Figure 4: Verification page that copies malicious code to the victim's clipboard, a technique known as ClickFix.
Delivery Mechanisms
XWorm RAT has been delivered by 22 different mechanisms since its first appearance. These range from the most common Batch script, which was responsible for 18% of all XWorm RAT campaigns, to the least common Windows Registry, SVG, NSIS, and Office Macro. Unique campaigns such as the ones using the Windows Registry and SVG delivery mechanisms account for only 2% of all campaigns but are likely some of the best at SEG and EDR bypass as they use unusual methods that most SEGs and EDR are not prepared for.

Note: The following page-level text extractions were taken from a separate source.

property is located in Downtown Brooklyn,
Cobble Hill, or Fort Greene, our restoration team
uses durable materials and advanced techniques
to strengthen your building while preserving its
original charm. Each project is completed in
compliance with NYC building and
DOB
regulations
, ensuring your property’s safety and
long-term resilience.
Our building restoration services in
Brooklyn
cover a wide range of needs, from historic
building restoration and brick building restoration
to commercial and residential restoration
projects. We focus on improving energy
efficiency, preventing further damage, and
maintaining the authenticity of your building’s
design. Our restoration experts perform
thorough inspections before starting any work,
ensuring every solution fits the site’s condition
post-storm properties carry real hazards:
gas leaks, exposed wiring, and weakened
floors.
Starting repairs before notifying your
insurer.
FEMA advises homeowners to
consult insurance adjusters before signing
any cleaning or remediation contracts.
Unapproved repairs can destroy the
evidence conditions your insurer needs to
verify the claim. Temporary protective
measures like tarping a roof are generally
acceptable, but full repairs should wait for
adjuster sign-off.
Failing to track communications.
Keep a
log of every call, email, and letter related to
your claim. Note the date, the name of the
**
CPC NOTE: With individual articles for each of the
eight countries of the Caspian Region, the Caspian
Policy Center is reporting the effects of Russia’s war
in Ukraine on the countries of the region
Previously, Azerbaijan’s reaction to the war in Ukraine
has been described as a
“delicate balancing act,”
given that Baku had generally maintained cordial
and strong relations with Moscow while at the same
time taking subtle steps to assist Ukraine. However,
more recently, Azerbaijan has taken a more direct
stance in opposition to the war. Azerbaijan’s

Figure 5: Top 5 most commonly seen delivery mechanisms.
Language
As seen in Figure 6, English, at 58%, was by far the most commonly seen language on email campaigns delivering XWorm RAT. However, English typically accounts for the language of 91% of all campaigns delivering malware. In that context, Spanish and German accounting for 32% combined is very unusual. The majority of the Spanish language campaigns delivering XWorm RAT delivered only XWorm RAT by itself and either directly delivered the executable or made use of a Batch Script. Out of all the languages, Spanish language campaigns were most frequently seen with a password-protected archive with a surprisingly high 81% of campaigns making use of a password-protected archive which was typically downloaded from an embedded link. German language campaigns were typically the most advanced with a whopping 94% of them using an LNK downloader that links to a WebDAV server via File Explorer. This unusual tactic may be used to obfuscate the threat actors’ actions as WebDAV requests from File Explorer may not be logged the same as HTTP requests from other executables. The last major language trend was that Italian language campaigns all delivered XWorm RAT along with several other RATs such as Venom RAT and DcRAT.

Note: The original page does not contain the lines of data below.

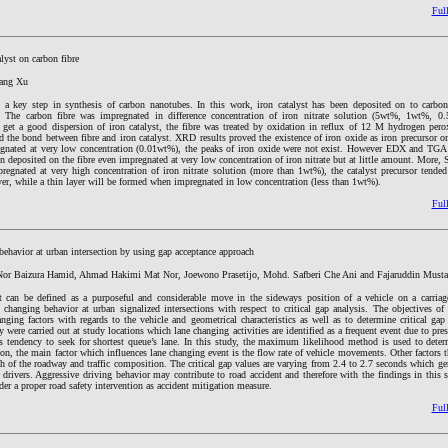
Full
lyst on carbon fibre
Fang Xu
s a key step in synthesis of carbon nanotubes. In this work, iron catalyst has been deposited on to carbon
 The carbon fibre was impregnated in difference concentration of iron nitrate solution (5wt%, 1wt%, 
 get a good dispersion of iron catalyst, the fibre was treated by oxidation in reflux of 12 M hydrogen per
 the bond between fibre and iron catalyst. XRD results proved the existence of iron oxide as iron precursor on
regnated at very low concentration (0.01wt%), the peaks of iron oxide were not exist. However EDX and TGA 
en deposited on the fibre even impregnated at very low concentration of iron nitrate but at little amount. Mor
egnated at very high concentration of iron nitrate solution (more than 1wt%), the catalyst precursor tended 
ayer, while a thin layer will be formed when impregnated in low concentration (less than 1wt%).
Full
behavior at urban intersection by using gap acceptance approach
or Baizura Hamid, Ahmad Hakimi Mat Nor, Joewono Prasetijo, Mohd. Safberi Che Ani and Fajaruddin Must
 can be defined as a purposeful and considerable move in the sideways position of a vehicle on a carria
e changing behavior at urban signalized intersections with respect to critical gap analysis. The objectives of
nging factors with regards to the vehicle and geometrical characteristics as well as to determine critical ga
 were carried out at study locations which lane changing activities are identified as a frequent event due to pres
s tendency to seek for shortest queue’s lane. In this study, the maximum likelihood method is used to determ
on, the main factor which influences lane changing event is the flow rate of vehicle movements. Other factors 
th of the roadway and traffic composition. The critical gap values are varying from 2.4 to 2.7 seconds which g
 drivers. Aggressive driving behavior may contribute to road accident and therefore with the findings in this 
der a proper road safety intervention as accident mitigation measure.
Full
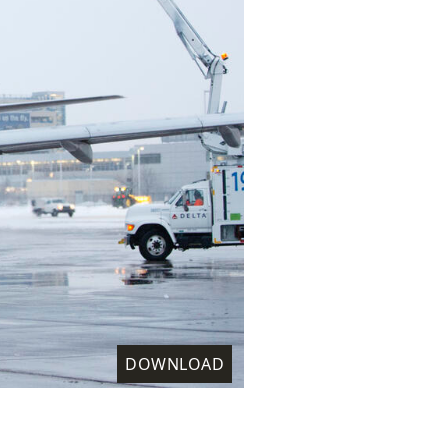
DOWNLOAD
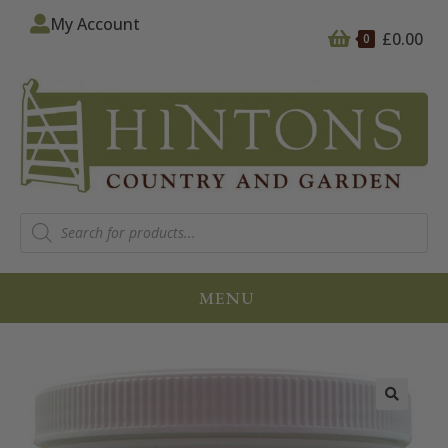
My Account
£
0.00
0
MENU
🔍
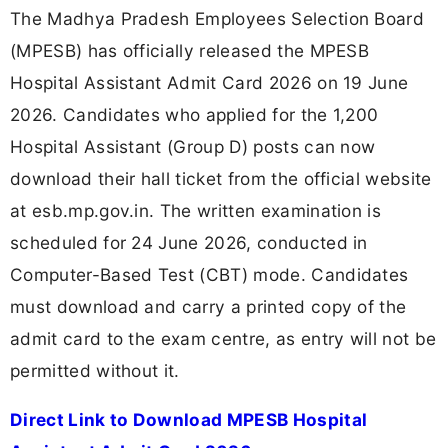
The Madhya Pradesh Employees Selection Board
(MPESB) has officially released the MPESB
Hospital Assistant Admit Card 2026 on 19 June
2026. Candidates who applied for the 1,200
Hospital Assistant (Group D) posts can now
download their hall ticket from the official website
at esb.mp.gov.in. The written examination is
scheduled for 24 June 2026, conducted in
Computer-Based Test (CBT) mode. Candidates
must download and carry a printed copy of the
admit card to the exam centre, as entry will not be
permitted without it.
Direct Link to Download MPESB Hospital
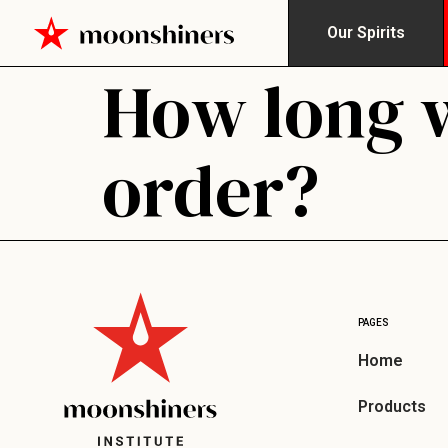
Our Spirits
How long wi
order?
PAGES
Home
Products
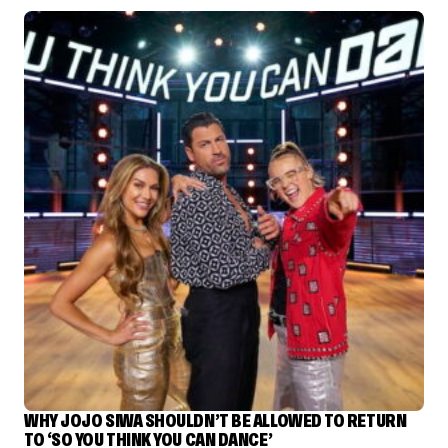
WHY JOJO SIWA SHOULDN’T BE ALLOWED TO RETURN
TO ‘SO YOU THINK YOU CAN DANCE’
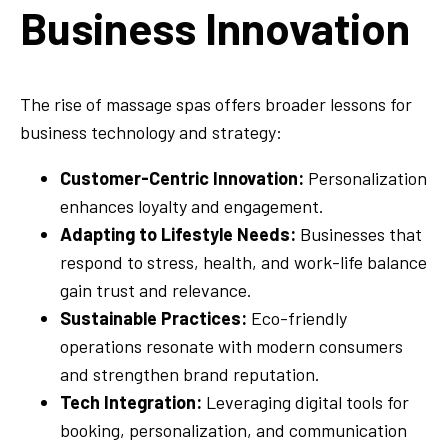
Business Innovation
The rise of massage spas offers broader lessons for
business technology and strategy:
Customer-Centric Innovation:
Personalization
enhances loyalty and engagement.
Adapting to Lifestyle Needs:
Businesses that
respond to stress, health, and work-life balance
gain trust and relevance.
Sustainable Practices:
Eco-friendly
operations resonate with modern consumers
and strengthen brand reputation.
Tech Integration:
Leveraging digital tools for
booking, personalization, and communication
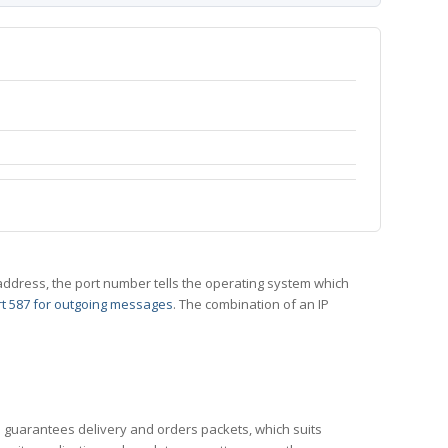
 IP address, the port number tells the operating system which
t 587 for outgoing messages
. The combination of an IP
CP guarantees delivery and orders packets, which suits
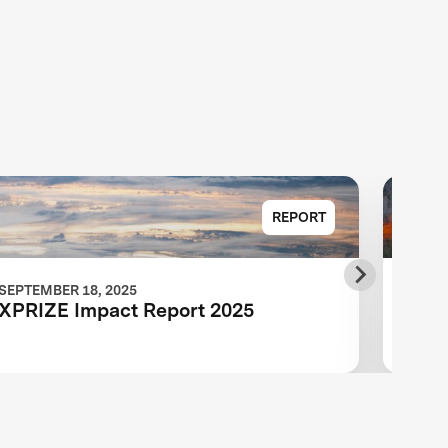
REPORT
SEPTEMBER 18, 2025
JULY 
XPRIZE Impact Report 2025
XPRI
Adva
End 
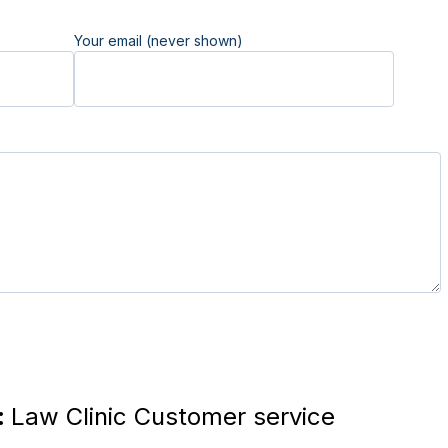
Your email (never shown)
:
Law Clinic Customer service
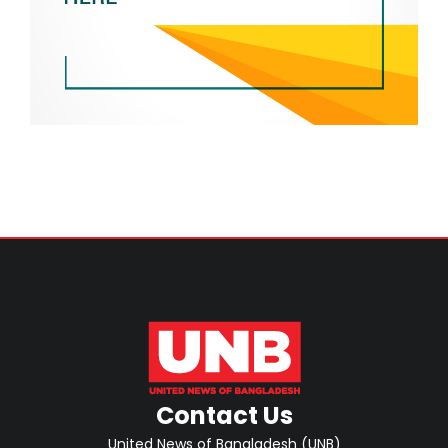
Contact Us
United News of Bangladesh (UNB)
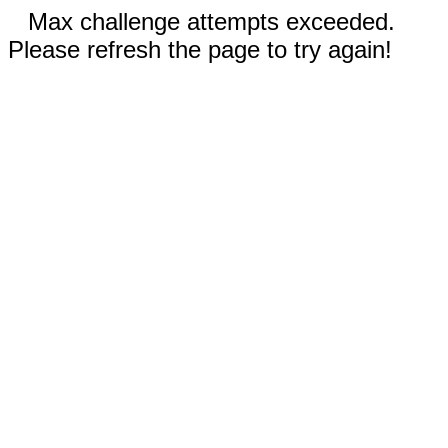
Max challenge attempts exceeded.
Please refresh the page to try again!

Figure 6: Breakdown of the most commonly seen languages of campaigns used to deliver XWorm RAT.
Common Accomplices
XWorm RAT was seen delivered alongside other malware families 78% of the time. This is unusual as most malware families are delivered by themselves. What is more unusual is that out of the 20 malware families seen delivered with XWorm RAT, more than 60% of them qualify as RATs, which have significant overlap in their capabilities with XWorm RAT. This makes it likely that XWorm RAT being delivered in bundles is either because the bundle is part of a pre-built package or “kit” that threat actors can use or the threat actor delivering the malware is different from the threat actor operating XWorm RAT and is more concerned with installs than detections.

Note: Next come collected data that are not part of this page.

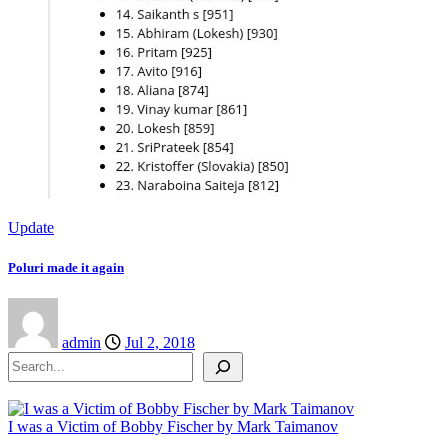
Update
Poluri made it again
admin
Jul 2, 2018
Search
I was a Victim of Bobby Fischer by Mark Taimanov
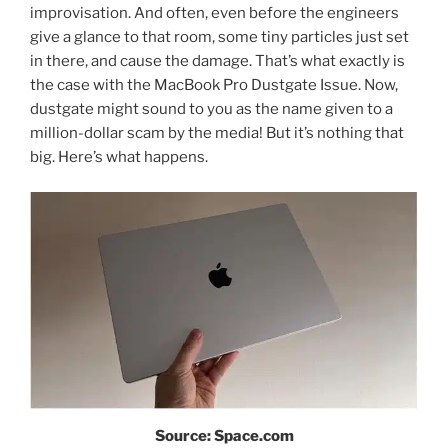
improvisation. And often, even before the engineers
give a glance to that room, some tiny particles just set
in there, and cause the damage. That’s what exactly is
the case with the MacBook Pro Dustgate Issue. Now,
dustgate might sound to you as the name given to a
million-dollar scam by the media! But it’s nothing that
big. Here’s what happens.
Source: Space.com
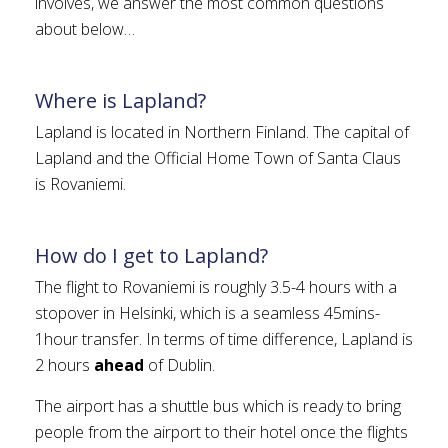
involves, we answer the most common questions
about below…
Where is Lapland?
Lapland is located in Northern Finland. The capital of
Lapland and the Official Home Town of Santa Claus
is Rovaniemi.
How do I get to Lapland?
The flight to Rovaniemi is roughly 3.5-4 hours with a
stopover in Helsinki, which is a seamless 45mins-
1hour transfer. In terms of time difference, Lapland is
2 hours
ahead
of Dublin.
The airport has a shuttle bus which is ready to bring
people from the airport to their hotel once the flights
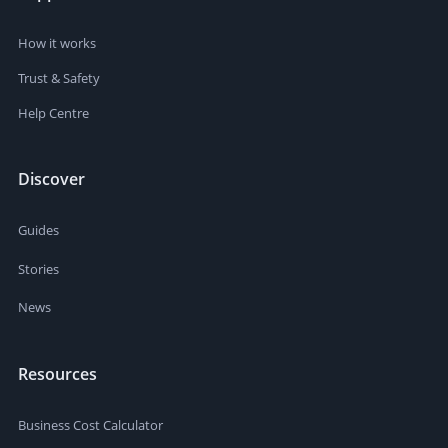
How it works
Trust & Safety
Help Centre
Discover
Guides
Stories
News
Resources
Business Cost Calculator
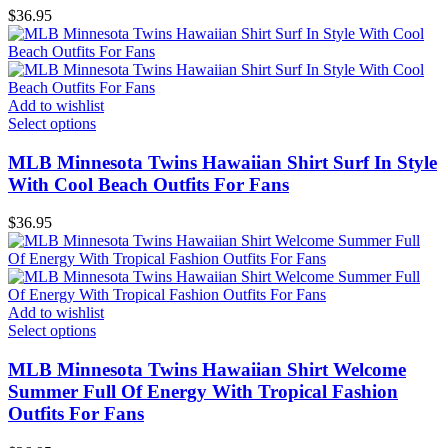
$
36.95
Add to wishlist
Select options
MLB Minnesota Twins Hawaiian Shirt Surf In Style
With Cool Beach Outfits For Fans
$
36.95
Add to wishlist
Select options
MLB Minnesota Twins Hawaiian Shirt Welcome
Summer Full Of Energy With Tropical Fashion
Outfits For Fans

Figure 7: Top 5 additional malware families frequently seen delivered alongside XWorm RAT.
Behavior
Like most malware, XWorm RAT will attempt to enable a persistence mechanism shortly after it is installed. The default methods are dropping a file in the startup directory, creating a scheduled task, and using a registry key. Once persistence is enabled, the RAT will attempt to reach out to its C2 via a direct TCP connection. The C2 is typically a dynamic DNS domain but is sometimes an IP address. The port used is not consistent other than being a non-standard port. XWorm RAT does not use any consistent registry key entries or file locations. While XWorm RAT network traffic does look similar across multiple infections due to length, it can also vary enough that identification based on network traffic alone is not as easy as some other RATs which include an identifying string in their TCP communications. However, XWorm RAT behavior is predictable enough that most sandboxes are capable of extracting configuration information from memory.